Task goal: For the word "Delete", state the number of lines in the data that contain it, and nothing else.

Records shown below:

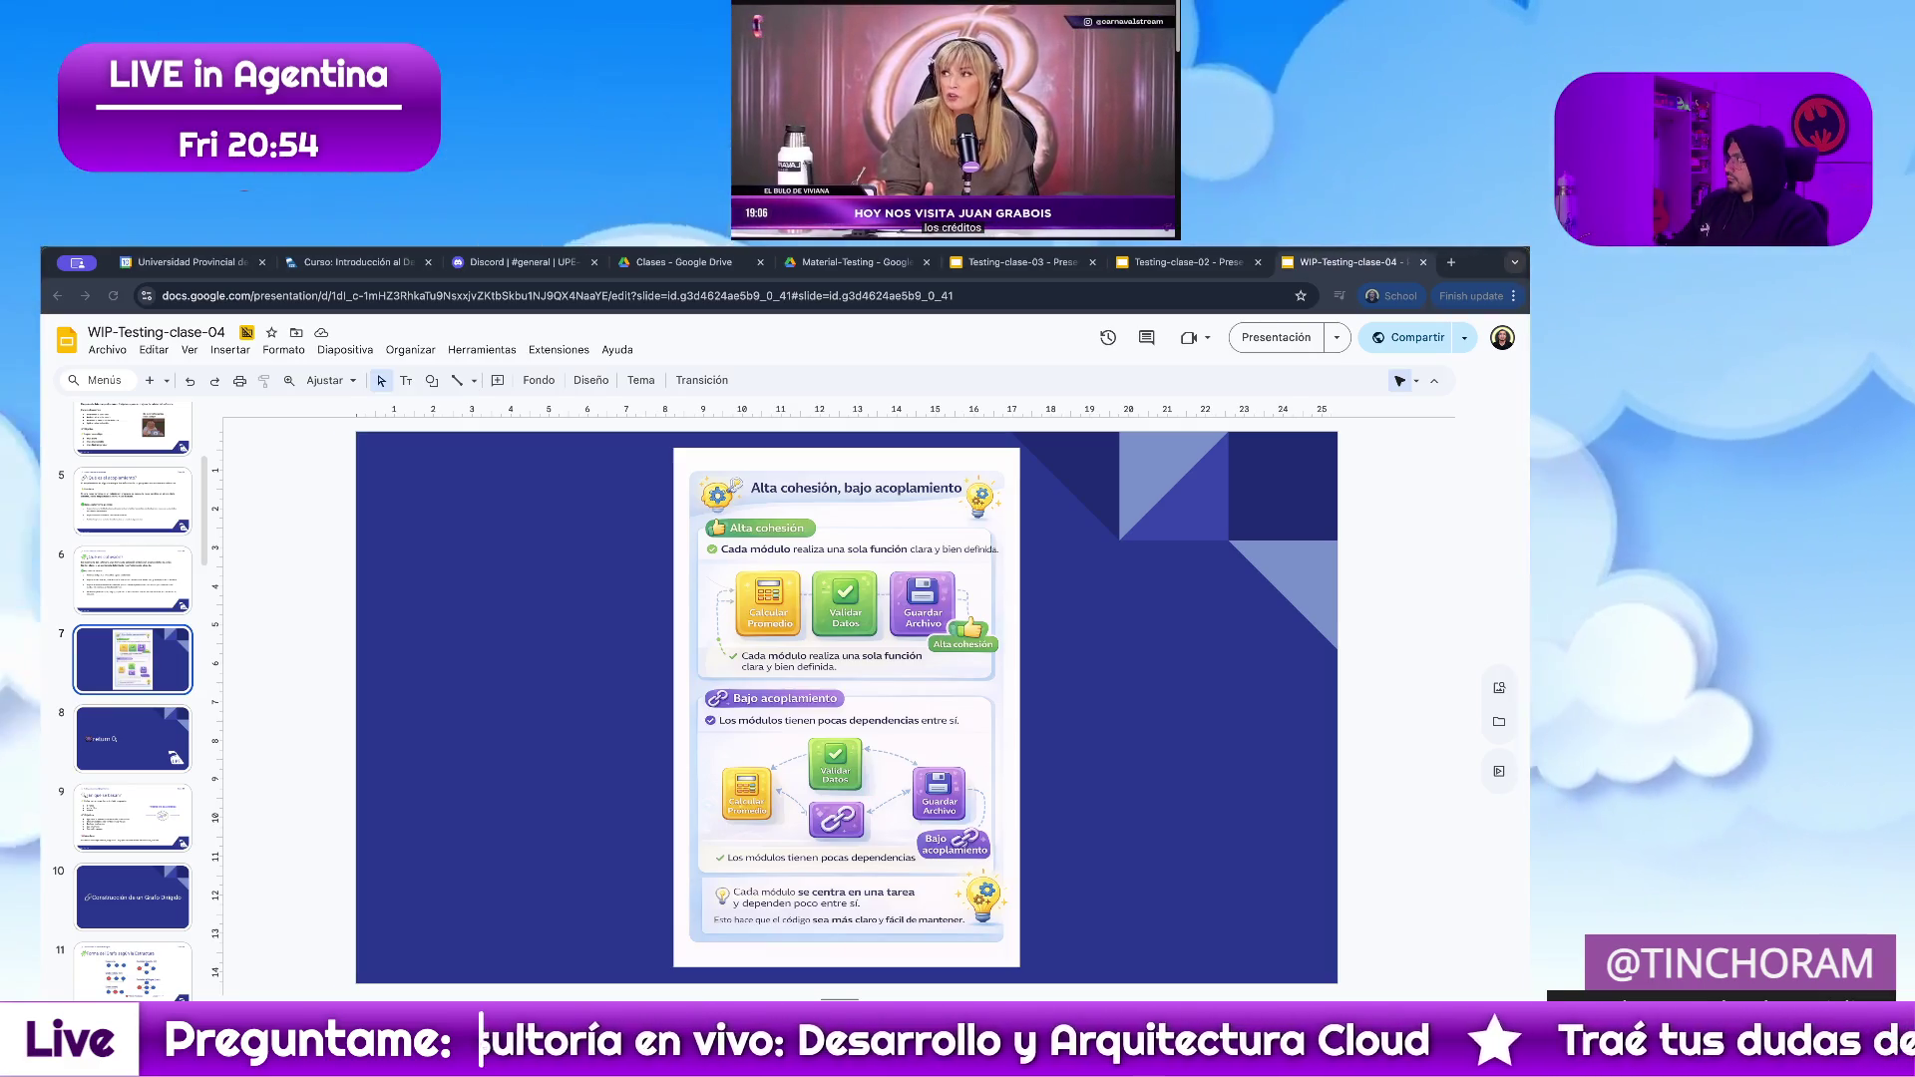
left_click(767, 745)
Delete the cohesion and coupling infographic from slide 7, leaving the blue divider empty.
key("Delete")
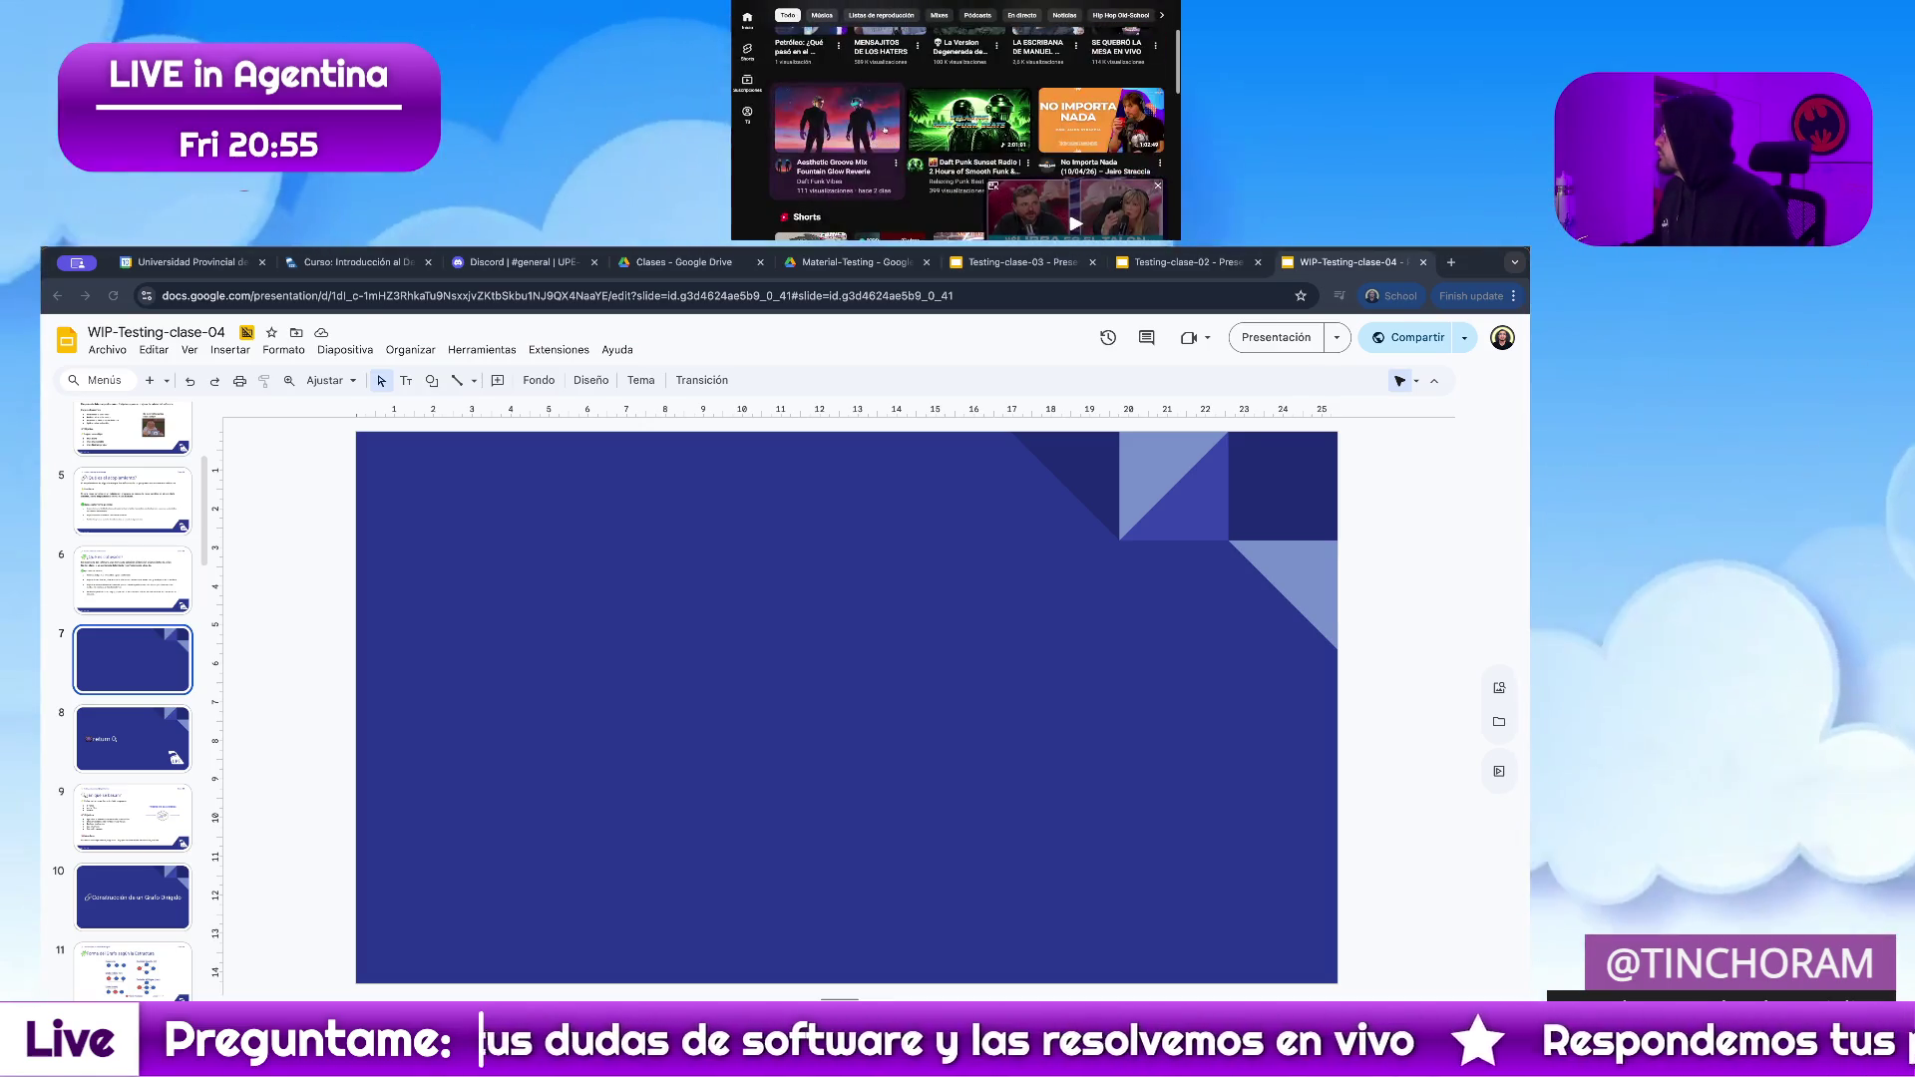
scroll(864, 128, "down", 5)
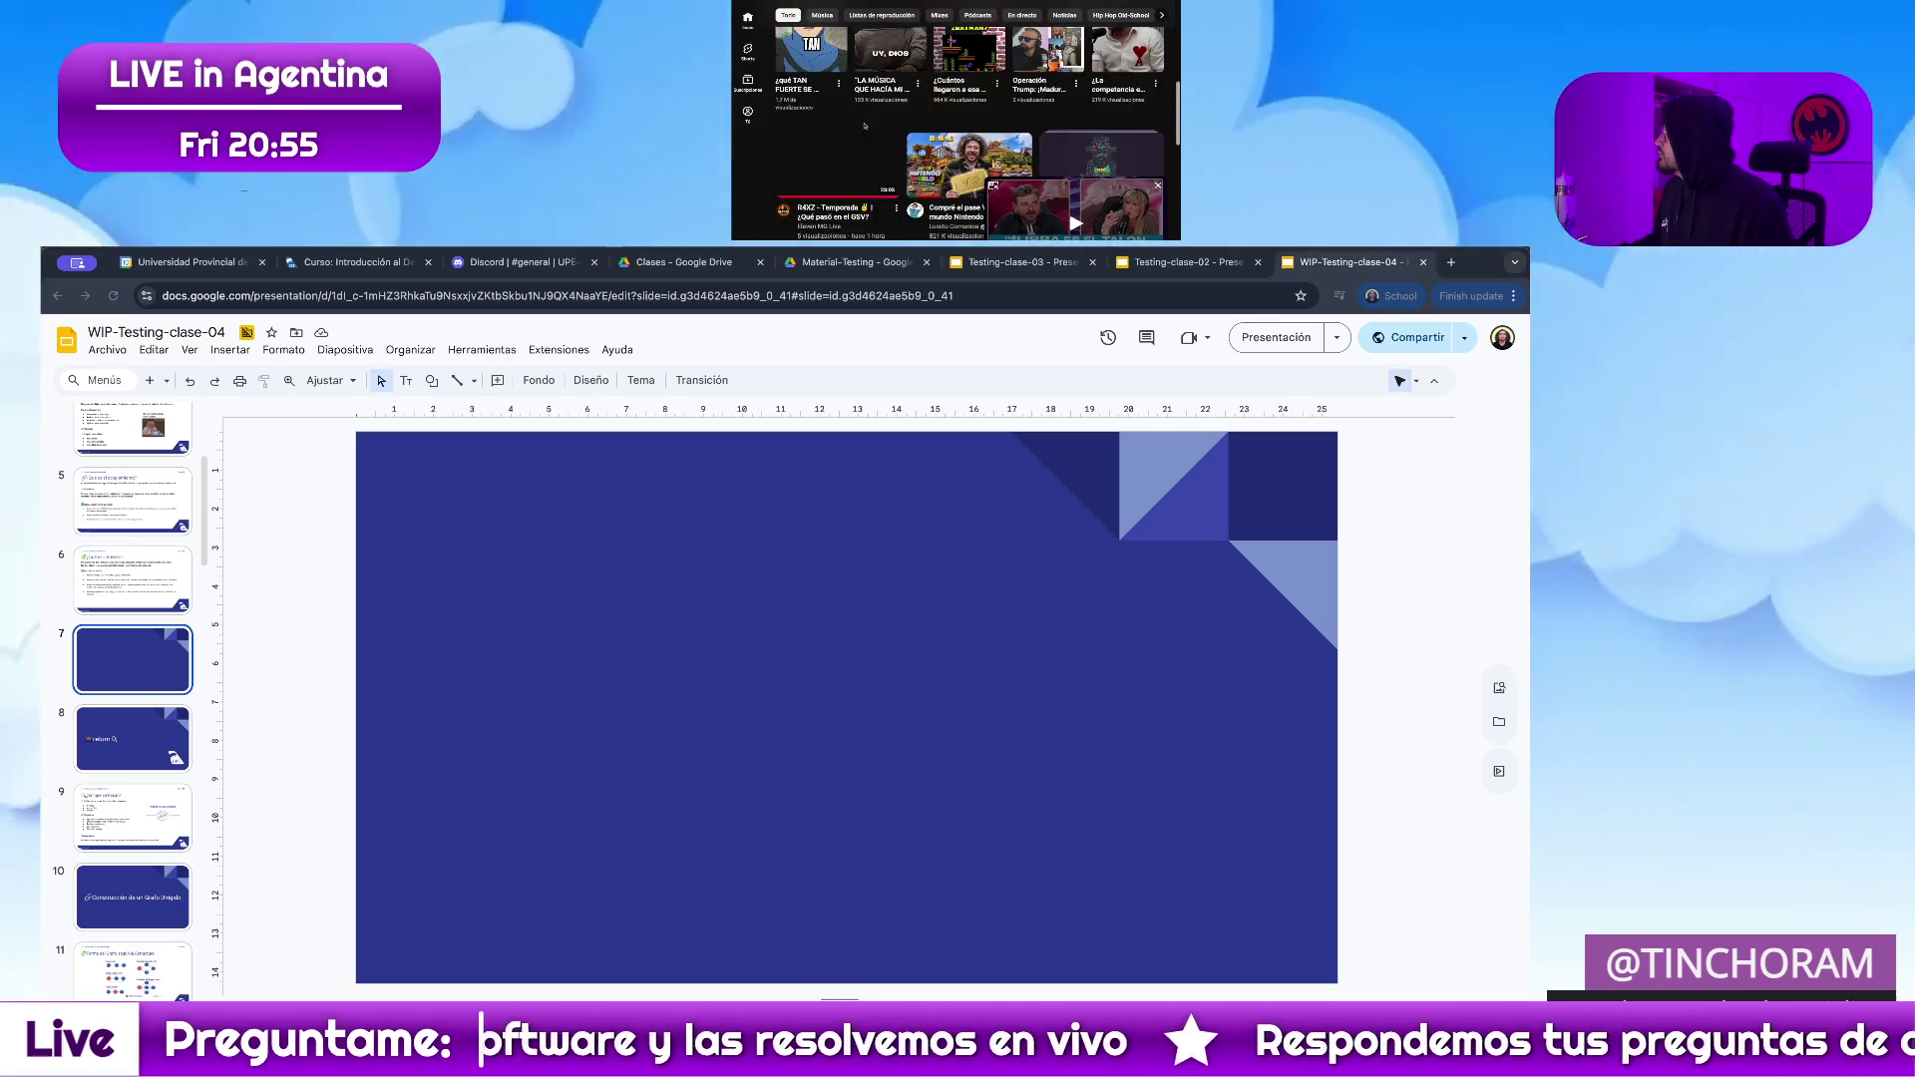
left_click(1099, 138)
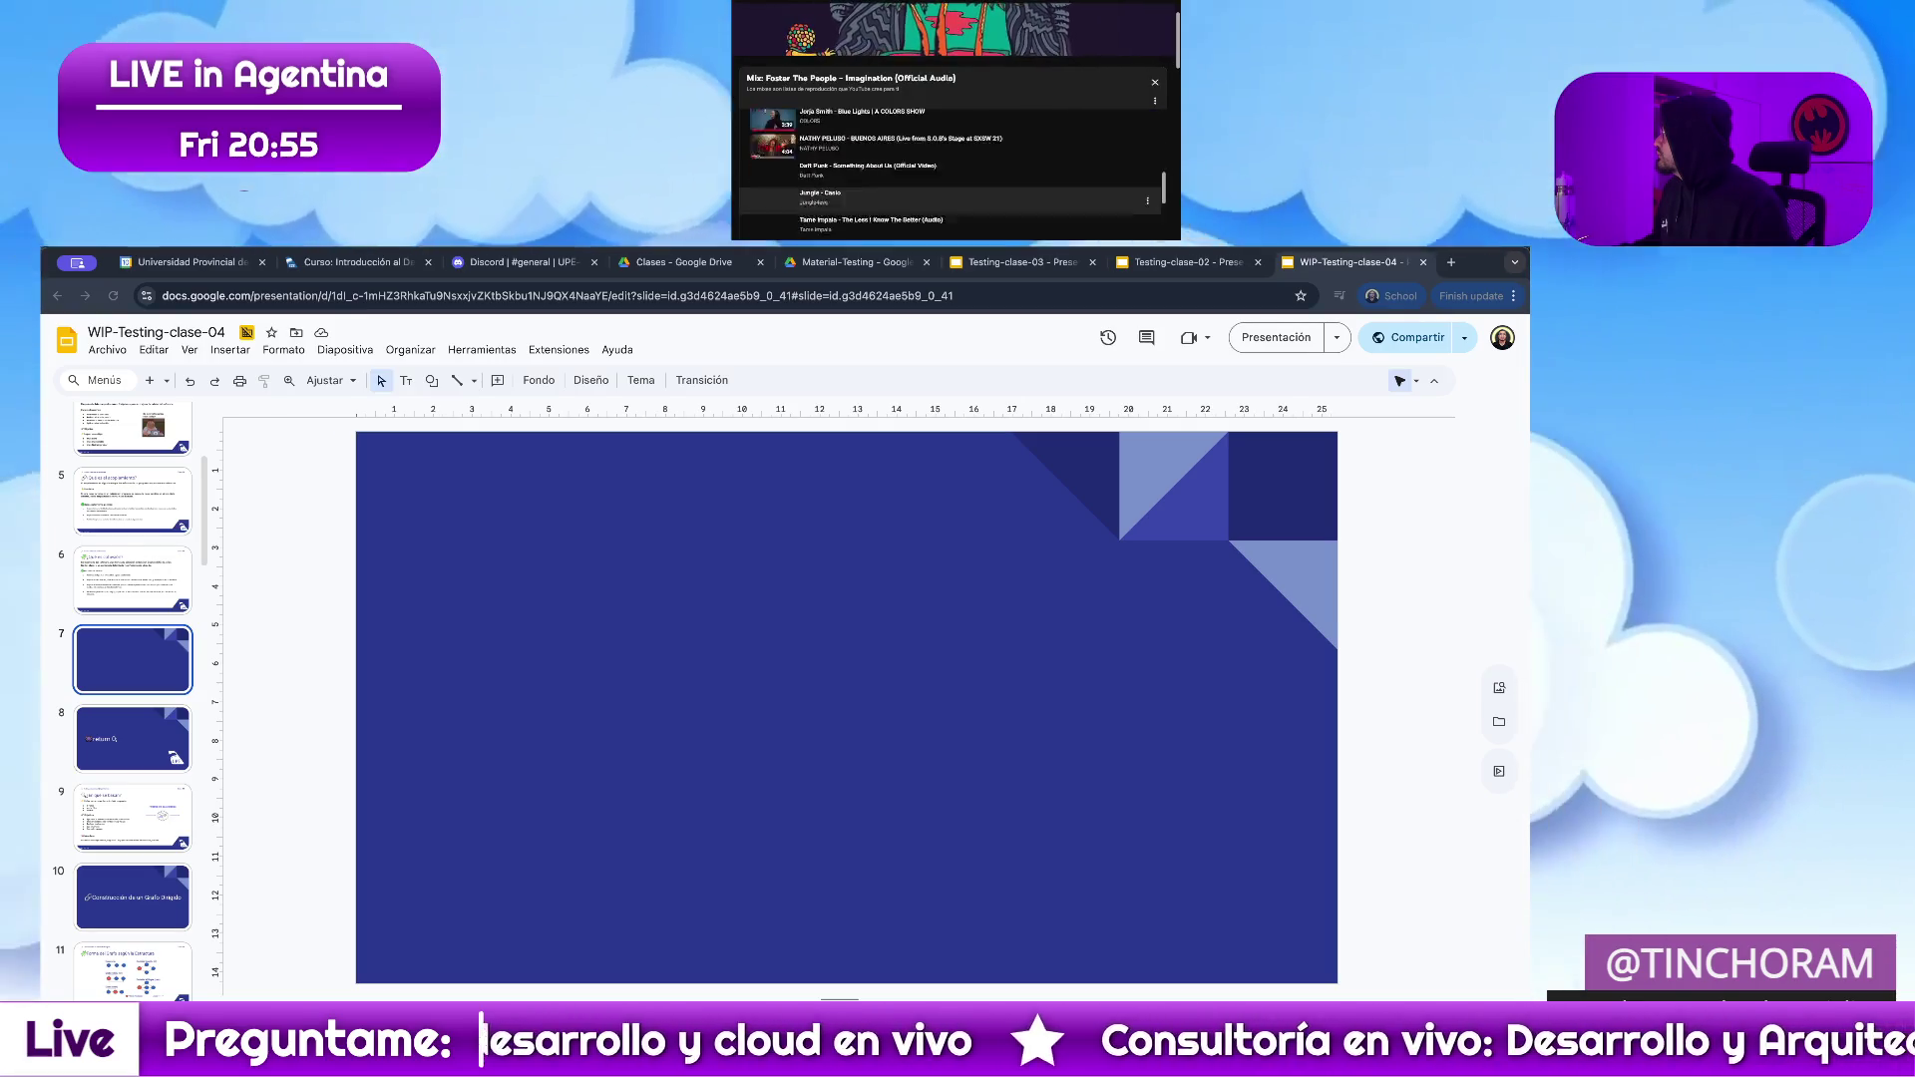
scroll(954, 120, "down", 5)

End of Records shown.

Exercise result: 2